> **EXERCISE OBJECTIVE**:
In the entries below, find each line bearing the string "wastebasket" and copy it.
........
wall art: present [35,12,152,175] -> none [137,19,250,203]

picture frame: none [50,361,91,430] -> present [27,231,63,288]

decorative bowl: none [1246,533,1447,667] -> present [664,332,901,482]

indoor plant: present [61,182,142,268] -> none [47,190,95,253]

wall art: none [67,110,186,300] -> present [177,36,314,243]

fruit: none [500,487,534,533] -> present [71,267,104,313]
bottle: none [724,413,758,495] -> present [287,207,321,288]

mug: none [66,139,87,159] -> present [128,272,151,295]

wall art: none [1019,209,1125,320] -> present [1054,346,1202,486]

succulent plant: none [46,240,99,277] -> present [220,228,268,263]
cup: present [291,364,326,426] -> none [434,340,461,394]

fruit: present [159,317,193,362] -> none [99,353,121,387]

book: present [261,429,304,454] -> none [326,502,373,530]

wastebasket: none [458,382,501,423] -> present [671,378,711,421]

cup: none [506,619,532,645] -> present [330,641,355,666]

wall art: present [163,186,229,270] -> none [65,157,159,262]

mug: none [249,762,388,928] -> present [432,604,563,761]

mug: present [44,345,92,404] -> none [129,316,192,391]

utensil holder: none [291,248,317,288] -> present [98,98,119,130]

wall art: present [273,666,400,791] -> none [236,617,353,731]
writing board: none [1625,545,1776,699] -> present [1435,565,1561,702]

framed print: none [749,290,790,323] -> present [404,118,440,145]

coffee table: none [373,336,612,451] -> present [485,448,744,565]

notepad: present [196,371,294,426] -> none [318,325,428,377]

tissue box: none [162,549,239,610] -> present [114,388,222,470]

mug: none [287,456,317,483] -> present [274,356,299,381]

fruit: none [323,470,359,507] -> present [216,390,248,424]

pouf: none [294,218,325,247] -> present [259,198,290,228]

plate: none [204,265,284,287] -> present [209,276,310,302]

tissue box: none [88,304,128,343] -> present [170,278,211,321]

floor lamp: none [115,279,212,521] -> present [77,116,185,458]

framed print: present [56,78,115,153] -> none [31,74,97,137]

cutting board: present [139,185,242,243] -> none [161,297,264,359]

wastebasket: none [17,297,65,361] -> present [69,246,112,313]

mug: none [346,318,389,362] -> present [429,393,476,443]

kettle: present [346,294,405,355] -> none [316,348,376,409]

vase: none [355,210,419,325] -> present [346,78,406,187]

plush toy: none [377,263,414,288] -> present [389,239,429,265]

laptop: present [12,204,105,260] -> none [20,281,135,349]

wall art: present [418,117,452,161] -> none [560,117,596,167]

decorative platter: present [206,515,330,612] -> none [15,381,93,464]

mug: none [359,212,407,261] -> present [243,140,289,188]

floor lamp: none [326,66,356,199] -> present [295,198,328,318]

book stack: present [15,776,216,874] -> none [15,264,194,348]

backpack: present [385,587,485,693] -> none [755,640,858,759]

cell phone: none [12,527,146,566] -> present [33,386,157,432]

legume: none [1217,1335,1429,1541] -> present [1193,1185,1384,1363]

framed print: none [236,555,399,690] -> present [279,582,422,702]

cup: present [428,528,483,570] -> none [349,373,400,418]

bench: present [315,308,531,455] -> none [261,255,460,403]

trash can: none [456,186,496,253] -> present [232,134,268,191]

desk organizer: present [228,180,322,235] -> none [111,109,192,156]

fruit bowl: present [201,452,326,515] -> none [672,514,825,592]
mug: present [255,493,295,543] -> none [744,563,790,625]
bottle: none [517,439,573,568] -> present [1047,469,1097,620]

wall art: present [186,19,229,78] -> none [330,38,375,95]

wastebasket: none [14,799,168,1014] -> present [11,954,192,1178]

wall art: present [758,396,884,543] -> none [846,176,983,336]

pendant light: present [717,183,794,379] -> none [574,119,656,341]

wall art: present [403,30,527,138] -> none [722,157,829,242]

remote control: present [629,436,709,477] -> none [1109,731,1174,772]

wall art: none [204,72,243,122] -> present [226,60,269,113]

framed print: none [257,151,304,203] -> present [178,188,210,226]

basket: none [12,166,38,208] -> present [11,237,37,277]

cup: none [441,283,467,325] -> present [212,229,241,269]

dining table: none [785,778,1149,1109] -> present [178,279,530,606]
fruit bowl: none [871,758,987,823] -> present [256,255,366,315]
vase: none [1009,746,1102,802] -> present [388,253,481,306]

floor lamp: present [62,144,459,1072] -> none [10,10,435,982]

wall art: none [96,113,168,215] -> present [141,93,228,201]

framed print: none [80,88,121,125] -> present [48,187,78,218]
........
> **RESULT OF THE EXERCISE**:
wastebasket: none [458,382,501,423] -> present [671,378,711,421]
wastebasket: none [17,297,65,361] -> present [69,246,112,313]
wastebasket: none [14,799,168,1014] -> present [11,954,192,1178]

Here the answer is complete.